→ TASK TO COMPLETE: Lines below that include the word "profile" should each be copied.

[Source texts of formatted documents]
_____

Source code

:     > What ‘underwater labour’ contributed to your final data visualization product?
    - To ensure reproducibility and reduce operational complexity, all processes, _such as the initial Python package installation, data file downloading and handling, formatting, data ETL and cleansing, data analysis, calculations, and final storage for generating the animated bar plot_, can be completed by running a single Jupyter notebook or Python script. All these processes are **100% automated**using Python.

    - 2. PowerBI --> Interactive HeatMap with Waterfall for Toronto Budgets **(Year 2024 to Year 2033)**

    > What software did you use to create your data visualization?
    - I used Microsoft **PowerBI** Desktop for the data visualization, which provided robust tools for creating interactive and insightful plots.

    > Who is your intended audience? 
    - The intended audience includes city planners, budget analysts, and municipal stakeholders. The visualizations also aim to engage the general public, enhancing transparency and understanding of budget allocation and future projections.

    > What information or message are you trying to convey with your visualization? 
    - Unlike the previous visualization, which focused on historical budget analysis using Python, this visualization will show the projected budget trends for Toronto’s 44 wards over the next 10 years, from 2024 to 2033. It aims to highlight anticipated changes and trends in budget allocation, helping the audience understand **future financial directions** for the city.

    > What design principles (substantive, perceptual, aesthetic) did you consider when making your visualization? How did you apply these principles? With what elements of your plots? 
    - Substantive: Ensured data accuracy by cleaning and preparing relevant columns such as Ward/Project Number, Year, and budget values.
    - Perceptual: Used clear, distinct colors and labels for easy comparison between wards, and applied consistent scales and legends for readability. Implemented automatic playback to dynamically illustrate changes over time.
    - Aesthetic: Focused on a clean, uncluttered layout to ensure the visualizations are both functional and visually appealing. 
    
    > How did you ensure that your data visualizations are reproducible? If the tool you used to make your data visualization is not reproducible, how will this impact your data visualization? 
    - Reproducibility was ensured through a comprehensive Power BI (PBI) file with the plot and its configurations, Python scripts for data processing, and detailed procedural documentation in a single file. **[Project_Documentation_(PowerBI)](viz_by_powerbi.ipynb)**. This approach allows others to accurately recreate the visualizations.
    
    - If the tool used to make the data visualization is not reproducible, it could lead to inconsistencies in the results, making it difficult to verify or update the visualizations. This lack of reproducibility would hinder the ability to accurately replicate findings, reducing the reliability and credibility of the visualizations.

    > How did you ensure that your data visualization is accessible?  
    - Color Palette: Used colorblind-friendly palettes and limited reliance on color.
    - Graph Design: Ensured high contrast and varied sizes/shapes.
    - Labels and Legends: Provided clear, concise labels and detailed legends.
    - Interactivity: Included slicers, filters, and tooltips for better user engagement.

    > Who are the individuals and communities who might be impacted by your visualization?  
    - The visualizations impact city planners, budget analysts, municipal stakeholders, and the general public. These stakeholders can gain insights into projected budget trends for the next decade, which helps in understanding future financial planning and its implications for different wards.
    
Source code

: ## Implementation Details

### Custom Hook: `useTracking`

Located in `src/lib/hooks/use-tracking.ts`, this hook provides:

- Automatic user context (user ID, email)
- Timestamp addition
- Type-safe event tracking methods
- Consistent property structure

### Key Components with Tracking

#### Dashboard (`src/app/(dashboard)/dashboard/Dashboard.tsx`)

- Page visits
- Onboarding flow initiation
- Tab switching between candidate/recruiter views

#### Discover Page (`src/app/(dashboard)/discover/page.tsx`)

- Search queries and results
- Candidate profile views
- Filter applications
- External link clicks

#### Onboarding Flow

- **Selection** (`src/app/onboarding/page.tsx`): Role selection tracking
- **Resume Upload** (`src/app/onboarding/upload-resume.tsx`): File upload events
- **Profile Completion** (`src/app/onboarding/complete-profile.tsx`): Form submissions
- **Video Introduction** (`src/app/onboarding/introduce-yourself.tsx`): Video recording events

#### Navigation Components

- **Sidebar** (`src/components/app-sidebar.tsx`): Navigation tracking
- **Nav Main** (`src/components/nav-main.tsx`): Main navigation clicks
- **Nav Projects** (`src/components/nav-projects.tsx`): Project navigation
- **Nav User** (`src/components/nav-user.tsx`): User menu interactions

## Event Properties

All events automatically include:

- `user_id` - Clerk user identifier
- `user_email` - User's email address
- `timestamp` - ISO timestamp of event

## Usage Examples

_____

→ EXERCISE RESPONSE:
- Candidate profile views
- **Profile Completion** (`src/app/onboarding/complete-profile.tsx`): Form submissions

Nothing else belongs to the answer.